Stervals verschwand und Sexchat grinste zufrieden. Alle Hebel, Cams und Überwachungstechniken waren so geregelt, dass alles seinen Gang ging. Seinen Gang! Und dieser Mönch ... er kam ihm gerade recht.

+++ stervals auf wahlkampftour +++

+++ schmeichelattacke auf endliche zeigt wirkung +++

+++ prozentpunkte steigen +++

+++ kakaobohnen aus nordafrika teuer wie nie +++

+++ wachstum hechelt bedarf hinterher +++

+++ gen-kakao wächst zu langsam +++

New York City, Manhattan

Gehetzt, unter Paranoia und Schuldgefühlen leidend, hastete ich zur Haustür. Ich lief schnell, aber nicht zu schnell, ich wollte den Eindruck von Eile den Überwachungsgeräten übermitteln und nicht den von Flucht. Die Flucht vor der Natur. Der Sonne schickte sich bereits an, die Nacht zu vergraulen und den Tag hereinzulassen. Fieberhaft verschwand ich im Inneren meines Hauses wie ein Vampir.

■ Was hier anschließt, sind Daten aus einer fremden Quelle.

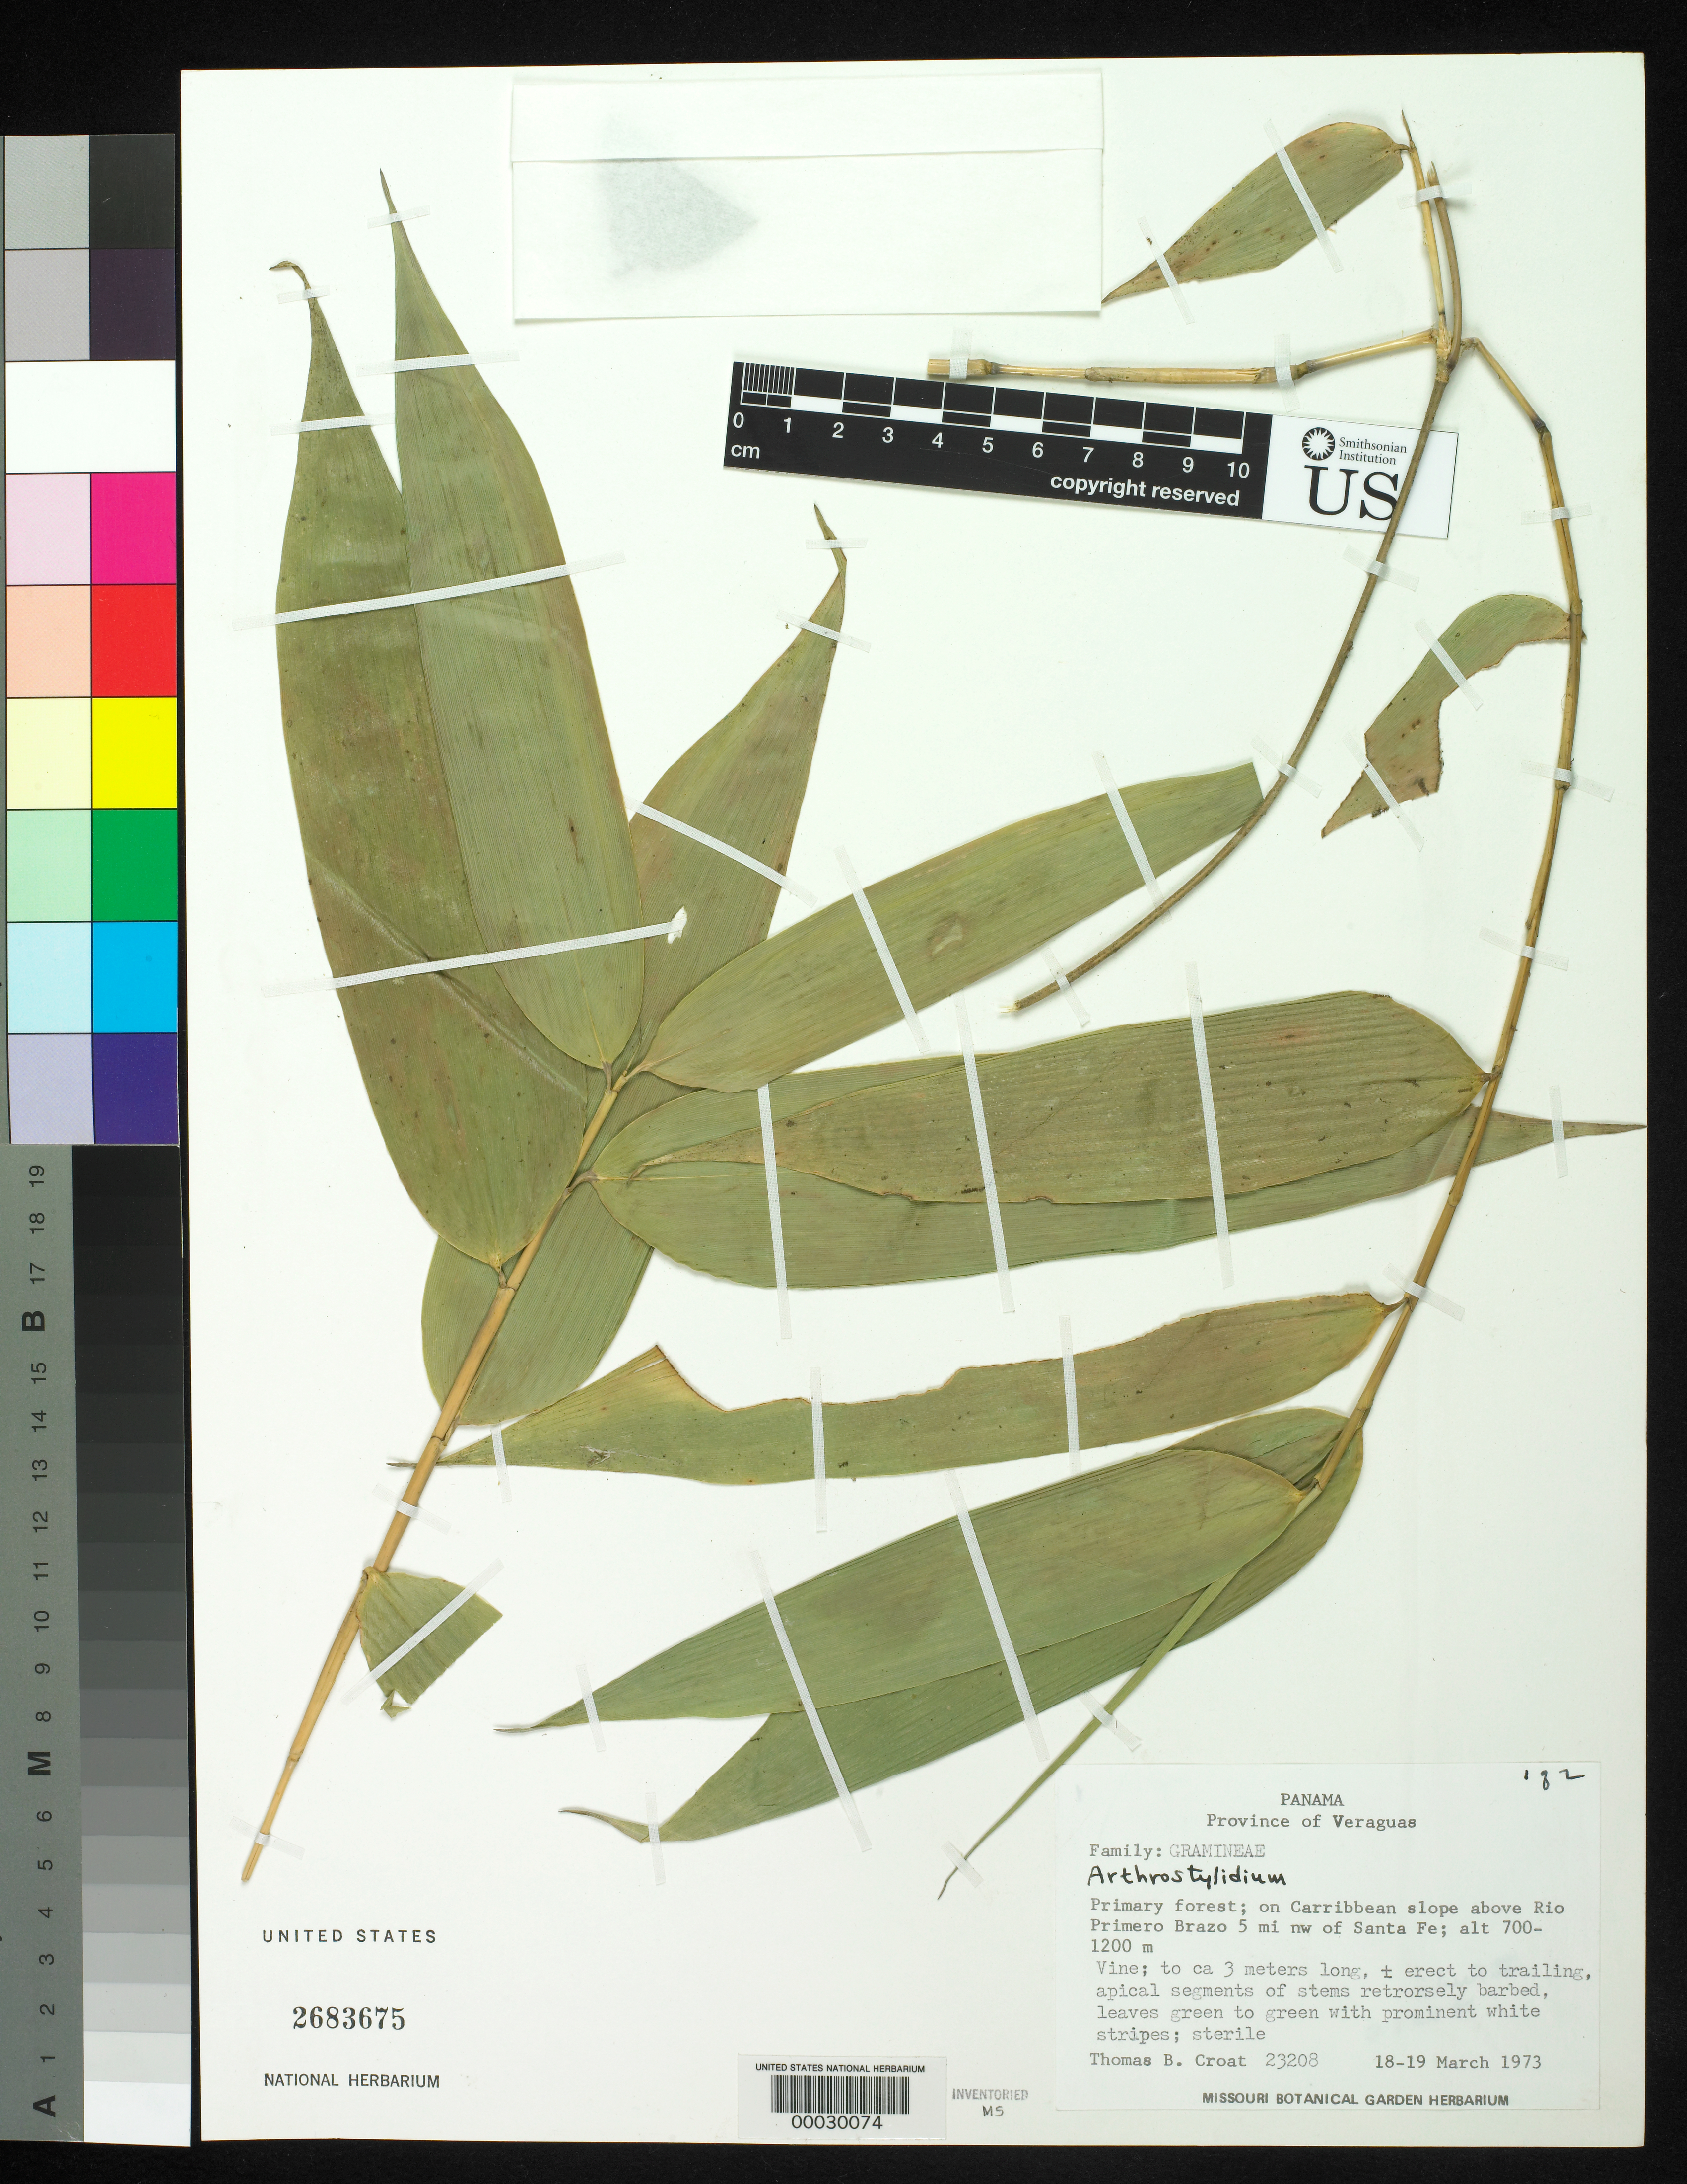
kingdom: Plantae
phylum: Tracheophyta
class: Liliopsida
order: Poales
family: Poaceae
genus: Arthrostylidium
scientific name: Arthrostylidium sp.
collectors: T. B. Croat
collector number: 23208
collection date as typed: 18 Mar 1973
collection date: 1973-03-18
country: Panama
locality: Santa Fe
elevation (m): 700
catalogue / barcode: US 2683675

Er stand erst seit kurzem vor dem Wohnblock. Der dunkelblaue Dienstwagen war auffällig. Er trug keine Werbebotschaften, war nicht aus einem 3D-Drucker. Er war ein Relikt aus den fünfziger Jahren. Er konnte sogar noch selbst gefahren werden, ohne großartig irgendwelche Sperren aufheben zu müssen. Fliegen konnte er nicht.

Zielstrebig verließ der Besitzer sein treues Vehikel und schlenderte bemüht unauffällig über die ruhige und breite Straße. Der Mönch hatte eben das Haus betreten. Nur langsam bewegte sich die Tür zurück in Richtung Schloss und noch ehe sie zufallen konnte, schob der Kerl seinem Fuß dazwischen und schwenkte diese wieder auf. Verblüfft bemerkte er das dunkle Treppenhaus vor sich. Wieso funktionierte der Bewegungsmelder nicht? Er hob seinen Arm und flüsterte einen Lichtbefehl Richtung seines PA. In diesem Moment spürte er einen Schlag auf seinen Arm, sein PA spielte kurz verrückt. Ein Schlag ins Gesicht ließ ihn in Ohnmacht fallen.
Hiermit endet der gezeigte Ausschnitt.